Large language models have shown impressive results for multi-hop mathematical reasoning when the input question is only textual. Many mathematical reasoning problems, however, contain both text and image. With the ever-increasing adoption of vision language models (VLMs), understanding their reasoning abilities for such problems is crucial. In this paper, we evaluate the reasoning capabilities of VLMs along various axes through the lens of geometry problems. We procedurally create a synthetic dataset of geometry questions with controllable difficulty levels along multiple axes, thus enabling a systematic evaluation.

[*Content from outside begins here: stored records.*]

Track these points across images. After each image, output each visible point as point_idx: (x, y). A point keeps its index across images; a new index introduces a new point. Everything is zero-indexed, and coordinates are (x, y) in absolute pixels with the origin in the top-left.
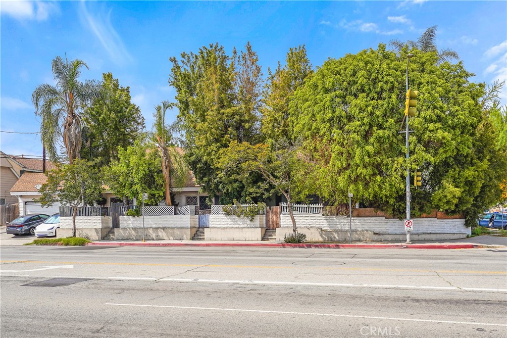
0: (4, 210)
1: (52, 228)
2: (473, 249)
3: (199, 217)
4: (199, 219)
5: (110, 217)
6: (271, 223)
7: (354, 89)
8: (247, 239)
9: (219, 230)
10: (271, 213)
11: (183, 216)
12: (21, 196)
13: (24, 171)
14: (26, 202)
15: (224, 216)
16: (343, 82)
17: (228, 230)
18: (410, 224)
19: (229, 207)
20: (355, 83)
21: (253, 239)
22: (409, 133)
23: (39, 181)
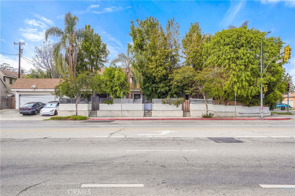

The empirical results obtained using our benchmark for state-of-the-art VLMs indicate that these models are not as capable in subjects like geometry (and, by generalization, other topics requiring similar reasoning) as suggested by previous benchmarks. This is made especially clear by the construction of our benchmark at various depth levels, since solving higher-depth problems requires long chains of reasoning rather than additional memorized knowledge. We release the dataset for further research in this area.

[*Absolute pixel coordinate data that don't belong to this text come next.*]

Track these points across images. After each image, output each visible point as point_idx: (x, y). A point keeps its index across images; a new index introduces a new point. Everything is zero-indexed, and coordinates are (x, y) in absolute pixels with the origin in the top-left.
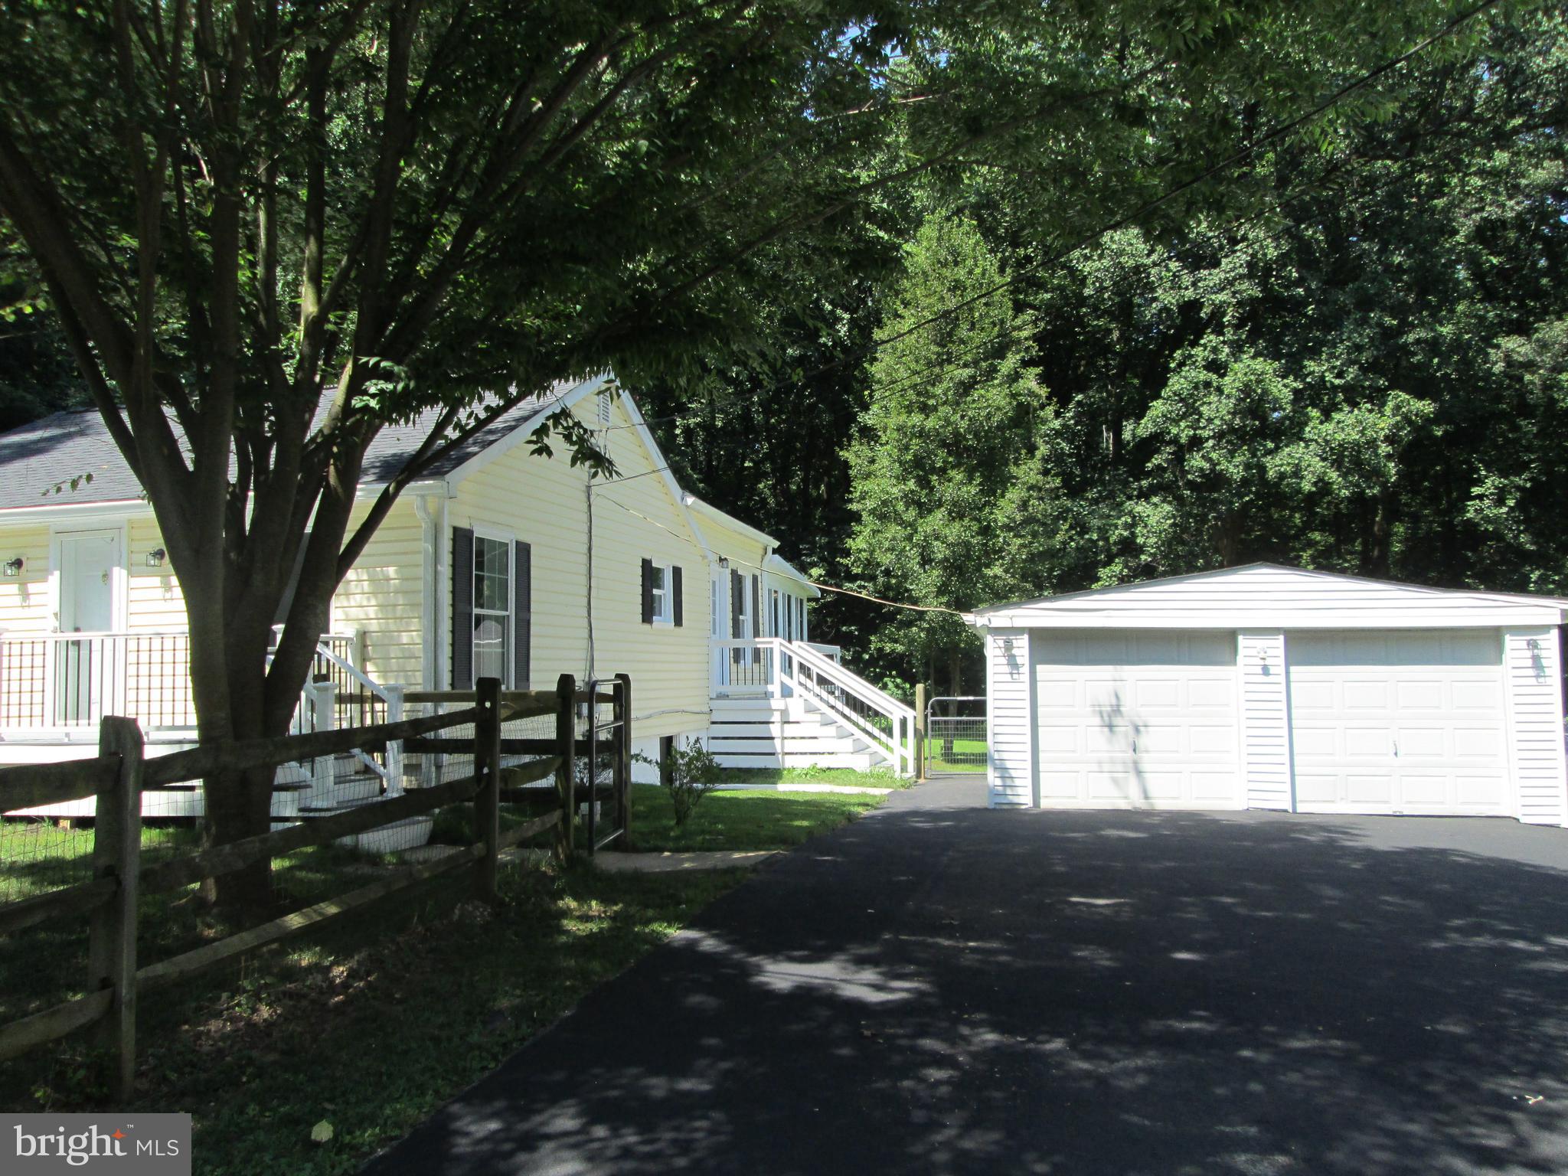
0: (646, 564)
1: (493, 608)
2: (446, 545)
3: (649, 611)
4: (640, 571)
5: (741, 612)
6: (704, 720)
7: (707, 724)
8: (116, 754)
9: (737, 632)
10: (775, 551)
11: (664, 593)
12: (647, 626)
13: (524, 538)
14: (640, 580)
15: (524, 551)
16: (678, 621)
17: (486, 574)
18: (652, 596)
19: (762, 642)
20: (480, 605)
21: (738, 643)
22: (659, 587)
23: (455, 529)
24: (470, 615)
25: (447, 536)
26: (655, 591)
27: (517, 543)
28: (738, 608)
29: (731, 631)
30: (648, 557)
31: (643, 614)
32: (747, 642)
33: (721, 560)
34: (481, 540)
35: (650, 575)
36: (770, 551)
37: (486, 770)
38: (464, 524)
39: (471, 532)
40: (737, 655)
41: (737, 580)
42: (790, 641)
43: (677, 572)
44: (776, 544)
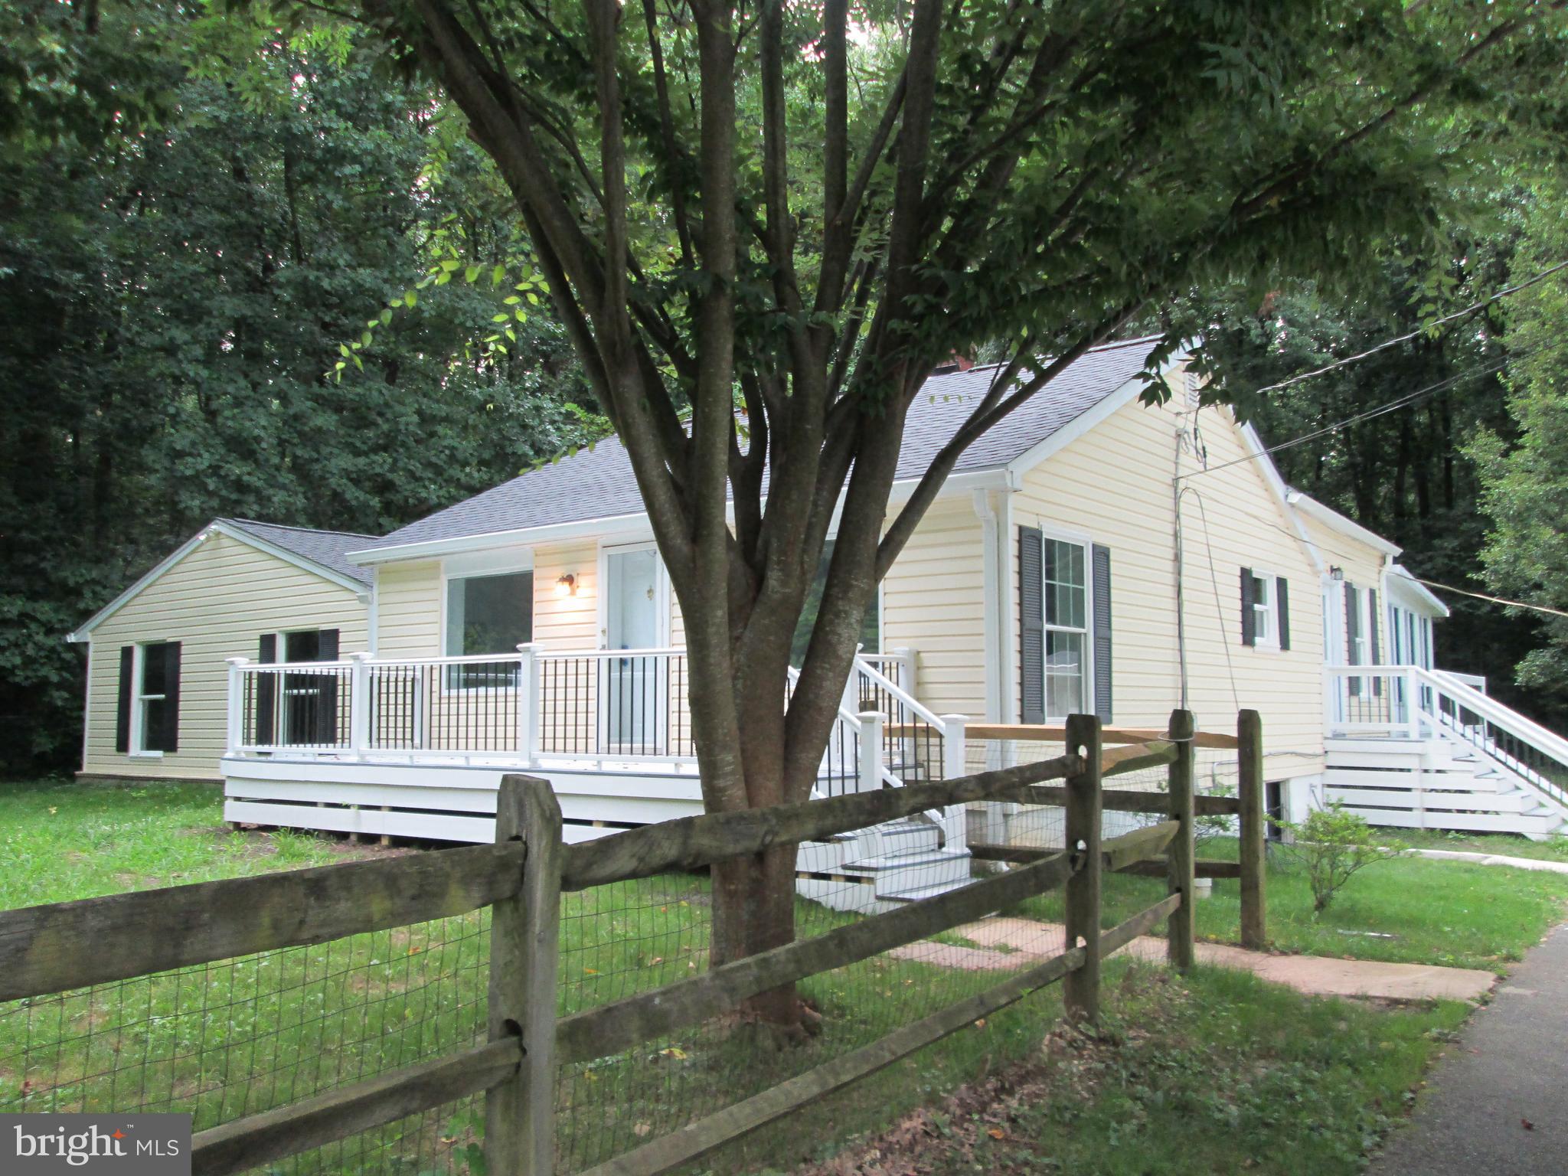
0: (1245, 573)
1: (1067, 624)
2: (1012, 548)
3: (1249, 632)
4: (1238, 582)
5: (1356, 635)
6: (1318, 765)
7: (1320, 768)
8: (518, 838)
9: (1353, 659)
10: (1396, 560)
11: (1268, 608)
12: (1247, 650)
13: (1103, 540)
14: (1238, 593)
15: (1102, 555)
16: (1285, 644)
17: (1057, 583)
18: (1254, 612)
19: (1387, 670)
20: (1051, 619)
21: (1354, 671)
22: (1259, 602)
23: (1021, 529)
24: (1041, 632)
25: (1013, 534)
26: (1257, 607)
27: (1094, 546)
28: (1352, 629)
29: (1345, 655)
30: (1247, 566)
31: (1244, 634)
32: (1365, 669)
33: (1333, 570)
34: (1050, 543)
35: (1251, 587)
36: (1389, 560)
37: (1081, 845)
38: (1031, 523)
39: (1041, 533)
40: (1354, 685)
41: (1351, 592)
42: (1427, 669)
43: (1282, 583)
44: (1398, 551)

翻译：大型语言模型在处理仅包含文本输入的多跳数学推理问题方面已展现出令人瞩目的成果。然而，许多数学推理问题同时包含文本和图像。随着视觉语言模型（VLM）的日益普及，理解它们在此类问题上的推理能力至关重要。本文以几何问题为切入点，从多个维度评估了VLM的推理能力。我们通过程序化方式生成了一组具有可控难度维度的合成几何问题数据集，从而实现系统性的评估。使用我们构建的基准对当前最先进的VLM进行实证分析的结果表明，这些模型在几何（以及推而广之的其他需要类似推理的领域）等学科上的能力并不如以往基准所显示的那么出色。这一点尤其体现在我们按不同深度层级构建的基准上，因为解决更深层次的问题需要长链推理，而非额外的记忆性知识。我们已发布该数据集，以支持该领域的进一步研究。